Monday, June 8, 2009

Another "Son of Fire" Comes to Be

Somehow I though the two-ness would be worse. Maybe it will be. But as we approach his second birthday, I expected to wish my child into the cornfield much more often than I do.

Not that it’s all sunshine and rainbows. He does get into some hellatiously grumpy moods. But then I can handle moody. If he’s not feeling particurly social and just wants quiet time to himself “reading” his books, or is wanting to be contrary for contrariness’ sake…well, there’s nothing wrong with that.

After all, I’m Irish. Moody, introverted, grumpy periods are practically the national pasttime (at least, that’s what I’ve gleaned from the Irish half of the family).
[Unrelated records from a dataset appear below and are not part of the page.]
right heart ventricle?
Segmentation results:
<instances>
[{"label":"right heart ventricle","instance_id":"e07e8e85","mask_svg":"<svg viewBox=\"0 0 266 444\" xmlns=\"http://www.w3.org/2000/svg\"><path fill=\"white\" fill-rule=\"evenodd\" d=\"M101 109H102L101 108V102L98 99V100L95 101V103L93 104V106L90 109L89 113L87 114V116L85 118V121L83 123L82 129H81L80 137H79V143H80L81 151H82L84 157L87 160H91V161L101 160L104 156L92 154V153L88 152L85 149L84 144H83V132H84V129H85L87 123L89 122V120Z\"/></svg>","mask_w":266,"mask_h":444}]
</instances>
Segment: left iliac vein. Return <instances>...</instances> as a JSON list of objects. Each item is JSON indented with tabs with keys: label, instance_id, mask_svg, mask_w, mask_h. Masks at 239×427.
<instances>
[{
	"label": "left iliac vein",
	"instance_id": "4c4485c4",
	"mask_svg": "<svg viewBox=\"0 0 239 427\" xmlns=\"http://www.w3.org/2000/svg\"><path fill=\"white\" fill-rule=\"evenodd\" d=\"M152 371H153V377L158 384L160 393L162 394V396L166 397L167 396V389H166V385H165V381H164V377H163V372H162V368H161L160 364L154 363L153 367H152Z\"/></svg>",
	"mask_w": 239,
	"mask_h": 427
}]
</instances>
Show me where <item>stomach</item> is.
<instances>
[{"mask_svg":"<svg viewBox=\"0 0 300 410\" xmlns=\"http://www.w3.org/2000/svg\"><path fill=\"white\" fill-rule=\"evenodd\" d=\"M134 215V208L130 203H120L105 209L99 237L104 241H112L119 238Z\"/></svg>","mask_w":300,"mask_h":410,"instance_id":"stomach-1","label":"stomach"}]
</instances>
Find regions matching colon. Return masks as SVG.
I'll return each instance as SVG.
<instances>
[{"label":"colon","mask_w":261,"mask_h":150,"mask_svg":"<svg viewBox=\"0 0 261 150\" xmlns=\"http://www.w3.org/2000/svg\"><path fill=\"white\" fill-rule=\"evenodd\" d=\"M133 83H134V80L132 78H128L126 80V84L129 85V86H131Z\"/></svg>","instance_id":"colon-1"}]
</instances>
Even their national dog, a breed of which Kerrygirl is a member, is prone to moodyness and known to walk around the house muttering curses under their breath and for ...er...well, being terribly Irish. I can't explain it. I figure with Sasha we’ll just fight thru whats necessary, and a lot of the rest can be compromised on.

I am all about “whatever works”. Which I think makes it easier. I wasn’t too into “I won’t be the parent who…” Yes, there were a few things. Like I won’t be putting Pepsi in the baby bottle. I plan to at least TRY breastfeeding. Etc. But I wasn’t all deadset on too many specifics. Mostly what I wanted to try and things I thought were good and bad ideas and preferences I had.


For example, Sasha desperately needed either a haircut, or barrettes this weekend. Now like most Moms, I don’t like cutting my little boys hair. I like it’s silky softness, it’s adorable little ducktails,and it doesn’t bother me that when we go out, people insist he’s a girl. But this weekends haircut went awry. I’m used to cutting hair on unwilling, wiggly subjects; after all I’ve groomed dogs. But Sasha ended up looking like he’d cut his OWN hair it was so bad. So I did “whatever works,” and got out my clippers, #40 blade, and 1.25 inch guard and zip, zip, zip, it was fixed. I hate it, but he now looks presentable—cute even. But the baby-look his hair had is gone. As is the feel. It now feels hard and coarse. I suppose I cut the hair that still had “babyness” off. He got his haircut, as that was becoming a true need. But he didn’t have to sit still anymore for it and everything worked out in the end.

Every day, I find I’m missing my baby more and more as little bits of him fall away and are replaced by the boy who’s taking his place.